Things weren't much better when I attended Libreplanet 2019 just before taking office as Debian Project Leader. I had stayed away from the conference in large part because of rms. But there were Debian people there, and I was missing community interaction. Unfortunately, I saw that even after the problems of 2018, rms was still treating himself as above community standards. He interrupted speakers, objecting to how they phrased the problem they were considering. After a speech on codes of conduct in the free software community, he cornered the talk organizer to "ask her opinion" about the GNU project's lack of code on conduct. He wasn't asking for an opinion. He was justifying himself; there wasn't much listening in the conversation I heard. Aspects of that conversation crossed professional boundaries for what should be said. The talk organizer was okay--we talked about it after--but if we did a better job of policing our community, that wouldn't even be a question. I think the most telling sign was a discussion with an FSF board member. We were having a great conversation, but he had to interrupt it. He was on rms duty (my words) at the next session. The board had decided it was necessary to have members there so that the staff would not be put in awkward positions by their president. If someone needed to call rms out, it could be a board member rather than the staff members of the conduct team.

And yet again, I held my silence. It's so easy to keep silent. It's not that I never speak up. There are communities where I have called people out. But it's hard to paint that target on yourself. It's hard to engage and to stand strong for a community's standards when you aren't the target. It's hard to approach these problems while maintaining empathy for everyone involved. Some people give into the rage; I don't have that option if I want to be the person I've chosen to be. And so, when I do speak up, the emotional cost is high.

Yet, it's long past time I raised my voice on this issue. Rms has demonstrated that he cannot hold to standards of respect for others, respect for their boundaries, or standards of community safety. We need those standards to be a welcoming community.

If the people who came before me--those who taught me the game of avoiding rms--had spoken up, the community could have healed before I even came on the scene. If I and others had stood up fifteen years ago, we'd have another couple generations who were more used to respect, inclusion, welcoming and safety. The FSF board could have done their job back in 2018. And perhaps if more of us had spoken out in 2019, the FSF board would have found the strength to stand strong and not accept rms's return.
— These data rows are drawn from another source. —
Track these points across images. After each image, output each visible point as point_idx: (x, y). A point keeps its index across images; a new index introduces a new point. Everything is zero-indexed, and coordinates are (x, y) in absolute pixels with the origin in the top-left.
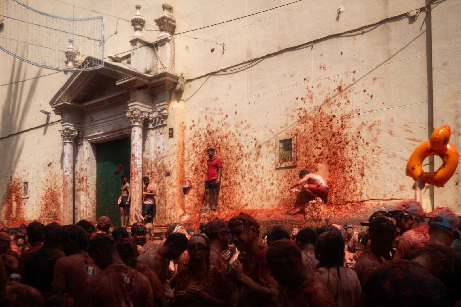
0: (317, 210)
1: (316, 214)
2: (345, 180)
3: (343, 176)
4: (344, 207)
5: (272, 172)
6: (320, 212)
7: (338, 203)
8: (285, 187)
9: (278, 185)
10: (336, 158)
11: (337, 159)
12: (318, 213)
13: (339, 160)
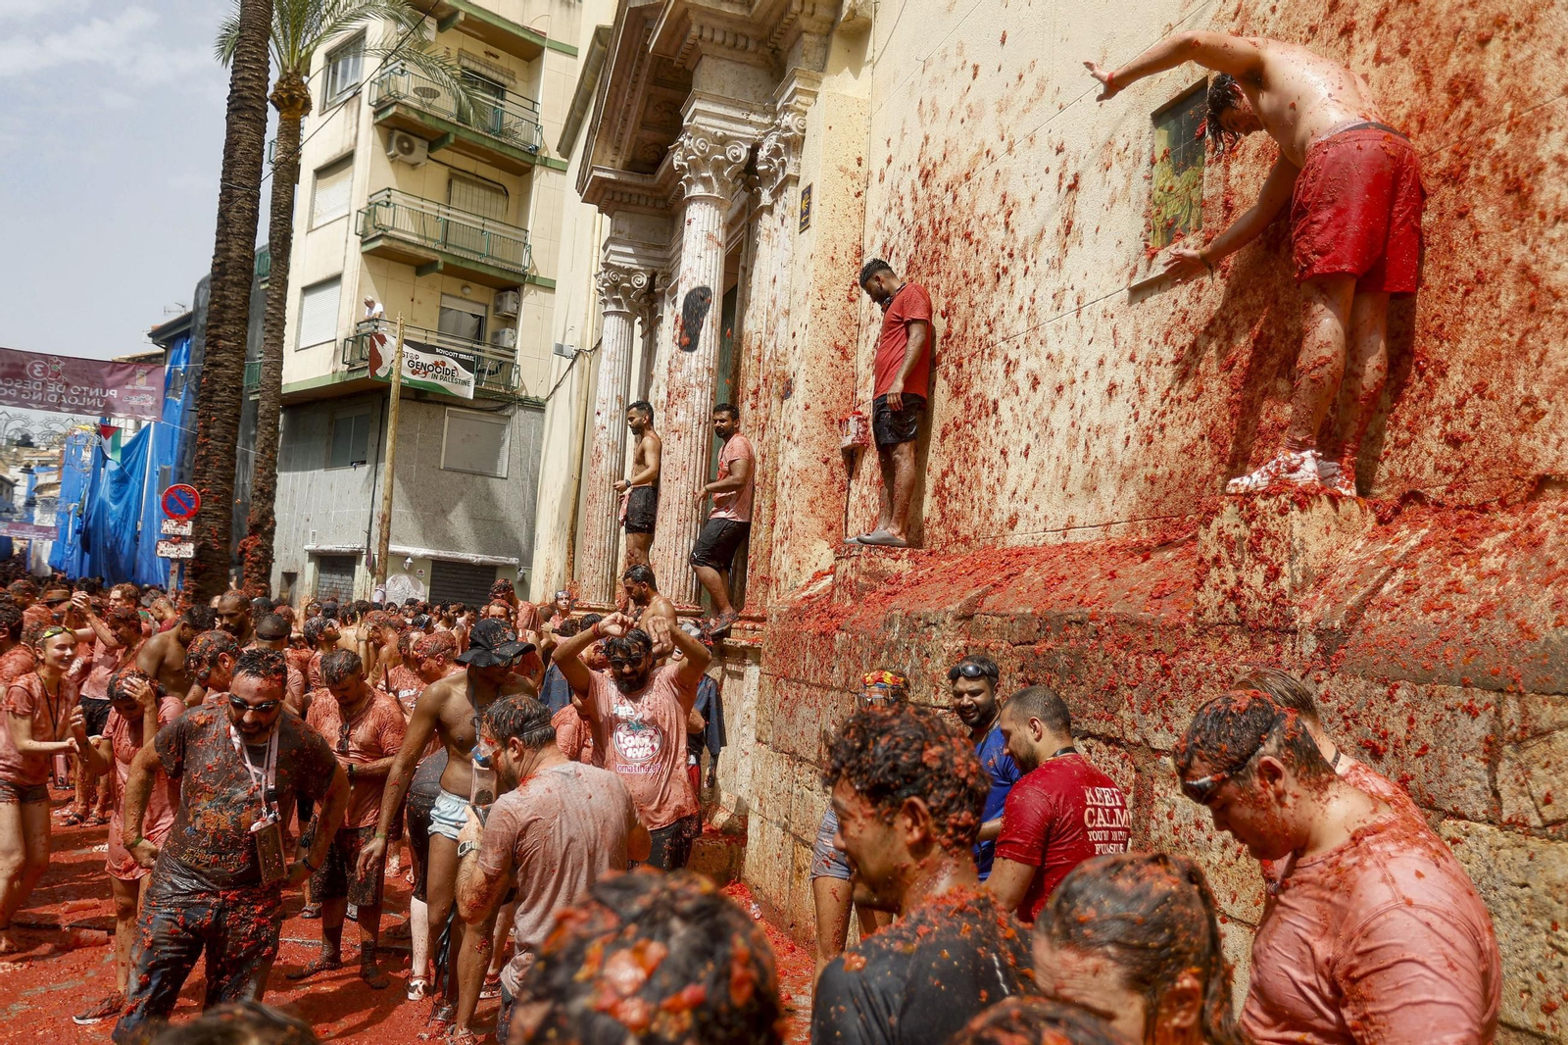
0: (1268, 552)
1: (1257, 579)
2: (1529, 288)
3: (1516, 259)
4: (1503, 529)
5: (1116, 320)
6: (1285, 568)
7: (1468, 494)
8: (1163, 400)
9: (1135, 392)
10: (1467, 122)
11: (1477, 124)
12: (1274, 574)
13: (1489, 135)
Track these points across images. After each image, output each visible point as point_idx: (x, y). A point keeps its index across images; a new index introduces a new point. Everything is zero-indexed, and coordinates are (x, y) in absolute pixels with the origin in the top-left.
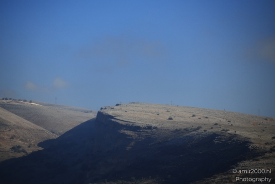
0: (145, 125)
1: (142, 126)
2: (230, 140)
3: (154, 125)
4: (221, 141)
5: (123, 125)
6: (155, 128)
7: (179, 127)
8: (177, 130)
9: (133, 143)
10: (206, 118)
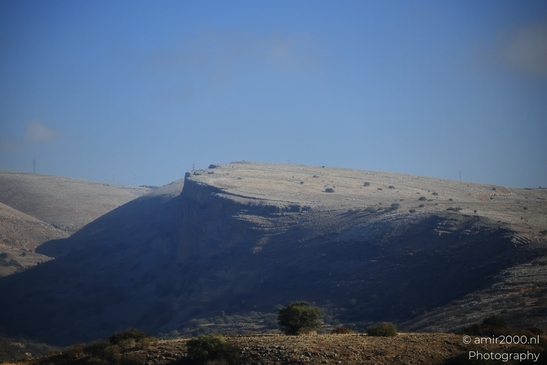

And so, finally, I raise my voice. I signed the open letter calling for the resignation of rms and the entire FSF board. Perhaps if we all get used to raising our voice, it will be easier. Perhaps if we stand together, taking the path of community rather than the path of silence, we'll have the support we need to create communities inclusive enough to welcome everyone who can contribute. For me, I'm done being silent.

There's one criticism of the open letter I'd like to respond to. I've heard concerns about asking for the resignation of the entire FSF board under the understanding that some board members voted against rms's return. It should be obvious why those who voted for rms's return need to resign. But resignation does not always mean you did something wrong. If you find yourself in a leadership role in an organization that takes decisions in significant conflict with your standards of ethics, resignation is also the right path. Staying on the board even if you voted against rms's return means that you consider voting for rms to be a reasonable thing to do. It means that even if you disagreed with it, you can still be part of an organization that takes the path of welcoming rms. At this point, I cannot do that, nor can I support leaders in the FSF who do.